(Text extractions at the page level)
....

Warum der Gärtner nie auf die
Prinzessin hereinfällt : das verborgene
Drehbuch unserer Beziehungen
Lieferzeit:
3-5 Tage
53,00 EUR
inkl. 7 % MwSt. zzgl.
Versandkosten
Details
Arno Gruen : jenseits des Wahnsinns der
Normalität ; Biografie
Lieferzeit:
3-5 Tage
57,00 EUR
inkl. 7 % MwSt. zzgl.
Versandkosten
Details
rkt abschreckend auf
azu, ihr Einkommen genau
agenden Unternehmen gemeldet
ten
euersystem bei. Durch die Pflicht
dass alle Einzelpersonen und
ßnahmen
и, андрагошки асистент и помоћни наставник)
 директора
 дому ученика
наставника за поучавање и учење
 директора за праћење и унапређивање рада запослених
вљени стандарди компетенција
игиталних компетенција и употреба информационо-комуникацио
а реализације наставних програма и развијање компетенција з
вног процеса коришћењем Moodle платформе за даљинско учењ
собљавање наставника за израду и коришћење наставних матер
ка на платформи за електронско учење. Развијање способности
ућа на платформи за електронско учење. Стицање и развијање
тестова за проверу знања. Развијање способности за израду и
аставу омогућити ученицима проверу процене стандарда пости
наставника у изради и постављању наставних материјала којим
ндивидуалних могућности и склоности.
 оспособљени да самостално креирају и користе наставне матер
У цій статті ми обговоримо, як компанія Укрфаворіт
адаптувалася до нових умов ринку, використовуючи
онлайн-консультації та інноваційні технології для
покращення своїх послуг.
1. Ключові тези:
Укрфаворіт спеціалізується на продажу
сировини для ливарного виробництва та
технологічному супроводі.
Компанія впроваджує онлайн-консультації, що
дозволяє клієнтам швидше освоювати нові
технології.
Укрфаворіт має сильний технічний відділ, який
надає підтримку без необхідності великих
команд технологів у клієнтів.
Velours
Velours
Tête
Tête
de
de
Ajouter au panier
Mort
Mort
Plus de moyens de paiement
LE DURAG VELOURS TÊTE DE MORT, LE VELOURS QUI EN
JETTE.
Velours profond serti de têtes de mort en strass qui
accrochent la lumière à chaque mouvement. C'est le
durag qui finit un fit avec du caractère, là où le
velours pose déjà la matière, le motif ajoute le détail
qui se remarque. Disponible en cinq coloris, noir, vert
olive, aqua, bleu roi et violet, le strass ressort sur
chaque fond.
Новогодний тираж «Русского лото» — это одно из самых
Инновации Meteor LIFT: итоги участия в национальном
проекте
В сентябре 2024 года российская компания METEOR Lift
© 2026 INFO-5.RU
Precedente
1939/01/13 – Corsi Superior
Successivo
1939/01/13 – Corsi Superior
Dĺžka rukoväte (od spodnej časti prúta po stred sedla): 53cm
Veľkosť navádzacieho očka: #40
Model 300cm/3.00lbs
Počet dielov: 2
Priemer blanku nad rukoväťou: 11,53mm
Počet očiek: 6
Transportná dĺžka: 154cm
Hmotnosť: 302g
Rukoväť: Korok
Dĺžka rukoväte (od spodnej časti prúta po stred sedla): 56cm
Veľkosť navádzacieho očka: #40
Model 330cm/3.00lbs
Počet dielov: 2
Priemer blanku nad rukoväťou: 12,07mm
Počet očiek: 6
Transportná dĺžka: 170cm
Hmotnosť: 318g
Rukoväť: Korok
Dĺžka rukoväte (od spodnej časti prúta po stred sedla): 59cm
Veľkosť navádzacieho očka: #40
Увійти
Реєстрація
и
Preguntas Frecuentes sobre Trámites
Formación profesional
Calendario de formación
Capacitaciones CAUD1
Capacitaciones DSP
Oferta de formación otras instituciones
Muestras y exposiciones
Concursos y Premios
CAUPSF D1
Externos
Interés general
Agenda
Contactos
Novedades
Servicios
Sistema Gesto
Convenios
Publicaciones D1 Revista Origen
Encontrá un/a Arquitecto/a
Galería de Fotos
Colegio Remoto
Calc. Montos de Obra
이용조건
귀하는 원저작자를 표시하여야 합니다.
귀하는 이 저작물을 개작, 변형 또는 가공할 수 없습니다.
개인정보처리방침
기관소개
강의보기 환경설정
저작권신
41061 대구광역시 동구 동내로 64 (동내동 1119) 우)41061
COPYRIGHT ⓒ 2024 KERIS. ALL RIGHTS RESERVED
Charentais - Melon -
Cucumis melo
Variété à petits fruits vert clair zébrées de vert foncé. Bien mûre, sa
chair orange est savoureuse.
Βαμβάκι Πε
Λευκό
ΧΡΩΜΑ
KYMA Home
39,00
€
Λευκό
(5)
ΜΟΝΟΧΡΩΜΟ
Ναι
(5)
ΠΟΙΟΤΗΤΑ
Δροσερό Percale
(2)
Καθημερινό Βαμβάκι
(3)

....

» **Problem requirements**:
Output every line of the records above as a single numbered list, omitting any blank lines.

» **Response**:
1. Warum der Gärtner nie auf die
2. Prinzessin hereinfällt : das verborgene
3. Drehbuch unserer Beziehungen
4. Lieferzeit:
5. 3-5 Tage
6. 53,00 EUR
7. inkl. 7 % MwSt. zzgl.
8. Versandkosten
9. Details
10. Arno Gruen : jenseits des Wahnsinns der
11. Normalität ; Biografie
12. Lieferzeit:
13. 3-5 Tage
14. 57,00 EUR
15. inkl. 7 % MwSt. zzgl.
16. Versandkosten
17. Details
18. rkt abschreckend auf
19. azu, ihr Einkommen genau
20. agenden Unternehmen gemeldet
21. ten
22. euersystem bei. Durch die Pflicht
23. dass alle Einzelpersonen und
24. ßnahmen
25. и, андрагошки асистент и помоћни наставник)
26.  директора
27.  дому ученика
28. наставника за поучавање и учење
29.  директора за праћење и унапређивање рада запослених
30. вљени стандарди компетенција
31. игиталних компетенција и употреба информационо-комуникацио
32. а реализације наставних програма и развијање компетенција з
33. вног процеса коришћењем Moodle платформе за даљинско учењ
34. собљавање наставника за израду и коришћење наставних матер
35. ка на платформи за електронско учење. Развијање способности
36. ућа на платформи за електронско учење. Стицање и развијање
37. тестова за проверу знања. Развијање способности за израду и
38. аставу омогућити ученицима проверу процене стандарда пости
39. наставника у изради и постављању наставних материјала којим
40. ндивидуалних могућности и склоности.
41.  оспособљени да самостално креирају и користе наставне матер
42. У цій статті ми обговоримо, як компанія Укрфаворіт
43. адаптувалася до нових умов ринку, використовуючи
44. онлайн-консультації та інноваційні технології для
45. покращення своїх послуг.
46. 1. Ключові тези:
47. Укрфаворіт спеціалізується на продажу
48. сировини для ливарного виробництва та
49. технологічному супроводі.
50. Компанія впроваджує онлайн-консультації, що
51. дозволяє клієнтам швидше освоювати нові
52. технології.
53. Укрфаворіт має сильний технічний відділ, який
54. надає підтримку без необхідності великих
55. команд технологів у клієнтів.
56. Velours
57. Velours
58. Tête
59. Tête
60. de
61. de
62. Ajouter au panier
63. Mort
64. Mort
65. Plus de moyens de paiement
66. LE DURAG VELOURS TÊTE DE MORT, LE VELOURS QUI EN
67. JETTE.
68. Velours profond serti de têtes de mort en strass qui
69. accrochent la lumière à chaque mouvement. C'est le
70. durag qui finit un fit avec du caractère, là où le
71. velours pose déjà la matière, le motif ajoute le détail
72. qui se remarque. Disponible en cinq coloris, noir, vert
73. olive, aqua, bleu roi et violet, le strass ressort sur
74. chaque fond.
75. Новогодний тираж «Русского лото» — это одно из самых
76. Инновации Meteor LIFT: итоги участия в национальном
77. проекте
78. В сентябре 2024 года российская компания METEOR Lift
79. © 2026 INFO-5.RU
80. Precedente
81. 1939/01/13 – Corsi Superior
82. Successivo
83. 1939/01/13 – Corsi Superior
84. Dĺžka rukoväte (od spodnej časti prúta po stred sedla): 53cm
85. Veľkosť navádzacieho očka: #40
86. Model 300cm/3.00lbs
87. Počet dielov: 2
88. Priemer blanku nad rukoväťou: 11,53mm
89. Počet očiek: 6
90. Transportná dĺžka: 154cm
91. Hmotnosť: 302g
92. Rukoväť: Korok
93. Dĺžka rukoväte (od spodnej časti prúta po stred sedla): 56cm
94. Veľkosť navádzacieho očka: #40
95. Model 330cm/3.00lbs
96. Počet dielov: 2
97. Priemer blanku nad rukoväťou: 12,07mm
98. Počet očiek: 6
99. Transportná dĺžka: 170cm
100. Hmotnosť: 318g
101. Rukoväť: Korok
102. Dĺžka rukoväte (od spodnej časti prúta po stred sedla): 59cm
103. Veľkosť navádzacieho očka: #40
104. Увійти
105. Реєстрація
106. и
107. Preguntas Frecuentes sobre Trámites
108. Formación profesional
109. Calendario de formación
110. Capacitaciones CAUD1
111. Capacitaciones DSP
112. Oferta de formación otras instituciones
113. Muestras y exposiciones
114. Concursos y Premios
115. CAUPSF D1
116. Externos
117. Interés general
118. Agenda
119. Contactos
120. Novedades
121. Servicios
122. Sistema Gesto
123. Convenios
124. Publicaciones D1 Revista Origen
125. Encontrá un/a Arquitecto/a
126. Galería de Fotos
127. Colegio Remoto
128. Calc. Montos de Obra
129. 이용조건
130. 귀하는 원저작자를 표시하여야 합니다.
131. 귀하는 이 저작물을 개작, 변형 또는 가공할 수 없습니다.
132. 개인정보처리방침
133. 기관소개
134. 강의보기 환경설정
135. 저작권신
136. 41061 대구광역시 동구 동내로 64 (동내동 1119) 우)41061
137. COPYRIGHT ⓒ 2024 KERIS. ALL RIGHTS RESERVED
138. Charentais - Melon -
139. Cucumis melo
140. Variété à petits fruits vert clair zébrées de vert foncé. Bien mûre, sa
141. chair orange est savoureuse.
142. Βαμβάκι Πε
143. Λευκό
144. ΧΡΩΜΑ
145. KYMA Home
146. 39,00
147. €
148. Λευκό
149. (5)
150. ΜΟΝΟΧΡΩΜΟ
151. Ναι
152. (5)
153. ΠΟΙΟΤΗΤΑ
154. Δροσερό Percale
155. (2)
156. Καθημερινό Βαμβάκι
157. (3)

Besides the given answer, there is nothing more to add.